2. Late Gadolinium Enhancement:
Gadolinium is an extracellular contrast agent. Therefore, gadolinium distributes
preferentially in areas of increased extracellular volume (ECV), as in diseased
myocardium with an expanded extracellular space in patients with cardiac amyloidosis. In
contrast, the contrast agent rapidly washes out in healthy myocardium. LGE images are
typically acquired approximately 10 min after contrast agent administration. LGE allows
for visual and if required, quantitative assessment of the myocardial amyloid burden,
albeit challenging in diffuse global LGE with progressed disease cases. Several studies
previously demonstrated the presence of LGE in patients with cardiac amyloidosis .

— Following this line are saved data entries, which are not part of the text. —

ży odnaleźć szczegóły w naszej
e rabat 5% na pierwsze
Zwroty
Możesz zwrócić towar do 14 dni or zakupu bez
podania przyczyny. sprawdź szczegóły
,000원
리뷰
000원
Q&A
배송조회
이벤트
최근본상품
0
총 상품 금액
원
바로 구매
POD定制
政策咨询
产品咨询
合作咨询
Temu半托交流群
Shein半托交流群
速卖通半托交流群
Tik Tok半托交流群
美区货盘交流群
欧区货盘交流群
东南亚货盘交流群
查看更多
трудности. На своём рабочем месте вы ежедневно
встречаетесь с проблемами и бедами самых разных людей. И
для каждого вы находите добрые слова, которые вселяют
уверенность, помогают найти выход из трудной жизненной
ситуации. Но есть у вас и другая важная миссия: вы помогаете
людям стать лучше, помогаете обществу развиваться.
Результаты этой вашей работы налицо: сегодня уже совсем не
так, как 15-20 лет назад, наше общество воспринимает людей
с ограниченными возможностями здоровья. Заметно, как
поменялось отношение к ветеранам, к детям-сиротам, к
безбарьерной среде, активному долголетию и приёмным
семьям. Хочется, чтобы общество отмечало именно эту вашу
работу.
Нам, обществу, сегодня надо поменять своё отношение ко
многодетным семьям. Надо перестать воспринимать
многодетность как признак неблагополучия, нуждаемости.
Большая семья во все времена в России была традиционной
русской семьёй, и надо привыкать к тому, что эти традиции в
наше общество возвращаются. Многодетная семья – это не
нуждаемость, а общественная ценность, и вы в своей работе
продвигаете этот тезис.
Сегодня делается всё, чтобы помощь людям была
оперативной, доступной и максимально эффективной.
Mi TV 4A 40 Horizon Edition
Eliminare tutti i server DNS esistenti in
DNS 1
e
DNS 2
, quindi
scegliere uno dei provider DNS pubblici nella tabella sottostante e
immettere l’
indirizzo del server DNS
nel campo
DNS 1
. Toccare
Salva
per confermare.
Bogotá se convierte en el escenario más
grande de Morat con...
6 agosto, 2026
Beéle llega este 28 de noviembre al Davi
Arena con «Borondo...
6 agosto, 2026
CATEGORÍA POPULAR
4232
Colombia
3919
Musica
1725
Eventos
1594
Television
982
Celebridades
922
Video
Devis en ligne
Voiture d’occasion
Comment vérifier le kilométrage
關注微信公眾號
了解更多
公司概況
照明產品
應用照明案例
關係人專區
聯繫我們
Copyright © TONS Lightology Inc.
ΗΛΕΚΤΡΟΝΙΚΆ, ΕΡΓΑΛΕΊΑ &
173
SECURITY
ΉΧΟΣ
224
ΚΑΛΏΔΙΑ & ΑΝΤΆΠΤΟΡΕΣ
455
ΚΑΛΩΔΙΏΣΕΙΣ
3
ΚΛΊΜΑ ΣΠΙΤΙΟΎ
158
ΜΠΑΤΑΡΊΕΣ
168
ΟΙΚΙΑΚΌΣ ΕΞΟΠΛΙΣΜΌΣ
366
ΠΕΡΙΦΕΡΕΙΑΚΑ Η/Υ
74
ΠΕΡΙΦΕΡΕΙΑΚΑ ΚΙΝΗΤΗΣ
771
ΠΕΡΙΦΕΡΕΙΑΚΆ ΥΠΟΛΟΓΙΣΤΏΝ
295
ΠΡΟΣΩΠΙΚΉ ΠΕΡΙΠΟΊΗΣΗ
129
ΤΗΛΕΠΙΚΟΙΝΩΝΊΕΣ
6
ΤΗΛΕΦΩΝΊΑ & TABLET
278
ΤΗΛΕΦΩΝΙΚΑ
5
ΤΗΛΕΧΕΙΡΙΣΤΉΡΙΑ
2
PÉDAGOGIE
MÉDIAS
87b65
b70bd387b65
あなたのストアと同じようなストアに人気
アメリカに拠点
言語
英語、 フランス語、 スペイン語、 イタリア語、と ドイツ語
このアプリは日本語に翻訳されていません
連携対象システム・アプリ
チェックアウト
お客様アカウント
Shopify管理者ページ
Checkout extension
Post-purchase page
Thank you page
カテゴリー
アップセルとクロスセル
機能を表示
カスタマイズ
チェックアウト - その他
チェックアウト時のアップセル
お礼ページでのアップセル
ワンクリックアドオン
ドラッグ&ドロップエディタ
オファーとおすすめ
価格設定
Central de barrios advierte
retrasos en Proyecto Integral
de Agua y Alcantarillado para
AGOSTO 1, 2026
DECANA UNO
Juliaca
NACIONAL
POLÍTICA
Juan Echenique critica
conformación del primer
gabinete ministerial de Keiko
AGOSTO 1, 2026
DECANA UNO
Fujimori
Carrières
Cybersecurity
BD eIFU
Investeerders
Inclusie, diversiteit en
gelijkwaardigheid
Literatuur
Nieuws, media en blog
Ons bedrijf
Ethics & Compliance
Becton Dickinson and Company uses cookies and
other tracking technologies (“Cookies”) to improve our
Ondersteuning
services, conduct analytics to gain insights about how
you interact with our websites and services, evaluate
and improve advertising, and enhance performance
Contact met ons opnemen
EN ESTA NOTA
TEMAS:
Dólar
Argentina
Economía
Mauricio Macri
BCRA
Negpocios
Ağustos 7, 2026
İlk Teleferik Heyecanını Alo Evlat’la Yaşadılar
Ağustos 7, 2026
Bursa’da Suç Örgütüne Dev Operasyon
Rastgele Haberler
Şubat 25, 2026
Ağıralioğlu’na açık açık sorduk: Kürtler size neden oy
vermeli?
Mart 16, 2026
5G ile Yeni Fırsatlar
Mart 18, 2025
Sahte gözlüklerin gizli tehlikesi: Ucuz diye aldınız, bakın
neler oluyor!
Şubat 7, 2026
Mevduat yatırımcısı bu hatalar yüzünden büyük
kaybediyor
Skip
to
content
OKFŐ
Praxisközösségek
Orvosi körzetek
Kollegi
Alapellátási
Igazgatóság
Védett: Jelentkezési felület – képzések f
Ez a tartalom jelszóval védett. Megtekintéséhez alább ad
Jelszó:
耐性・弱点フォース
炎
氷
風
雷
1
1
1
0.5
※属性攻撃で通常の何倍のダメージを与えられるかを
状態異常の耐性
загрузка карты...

The sensitivity and specificity of LGE versus endomyocardial biopsy for diagnosing
cardiac amyloidosis were reported to be 86% and 92%, respectively, based on a recent
meta-analysis .
3. Native T1 Mapping and Extracellular Volume (ECV):
Native T1 Measures of the myocardial T1 relaxation with non-contrast T1 mapping sequences
have been used to detect and quantify interstitial expansion due to fibrosis . In cardiac
amyloidosis, native T1 mapping exhibited significantly higher values in patients than in
control subjects. In the same direction, T1 elevations were noted in AL and ATTR amyloidosis
patients, allowing for differentiation between both subtypes of amyloidosis versus
hypertrophic cardiomyopathy with high accuracy . In addition, native T1 values were shown to
be related to functional echocardiographic markers of systolic and diastolic LV function and
significantly increased even in asymptomatic amyloidosis patients, thus being potentially
more sensitive than LGE .
Extracellular Volume (ECV) By measuring the T1 value of the myocardium before and after
gadolinium administration, the myocardial ECV can be quantified. This parameter reflects the
fraction of myocardium composed by the extracellular space, where the amyloid deposits
accumulate in patients with cardiac amyloidosis. ECV requires administering gadolinium-based
contrast agents but is less susceptible to technical issues than the pulse sequences used for
native T1 mapping . Like native T1, ECV has been extensively validated in cardiac amyloidosis
, including studies where ECV was serially studied during treatment with novel pharmacologic
agents in AL and ATTR amyloidosis. Due to its high reproducibility and quantitative nature,
the use of ECV was proposed for serial studies, monitoring the response to therapies in
patients with cardiac amyloidosis. In addition, ECV has been validated against histology,
exhibiting a close correlation to histologic amyloid burden and was independently associated
with patients' outcomes .
In ATTR amyloidosis, ECV was, in contrast to native T1 values, independently associated with
mortality after adjustment for age, biochemical, functional markers, and LGE. This highlights
the robustness of this marker which was recently confirmed in a meta-analysis by a systematic
comparison of ECV versus native T1 in AL and ATTR amyloidosis patient cohorts. Summarizing
the relevance of native T1 and ECV, both markers bear diagnostic solid and prognostic
implications and need to be considered together with clinical, laboratory, and other imaging
parameters during the diagnostic work-up of patients with suspected cardiac amyloidosis.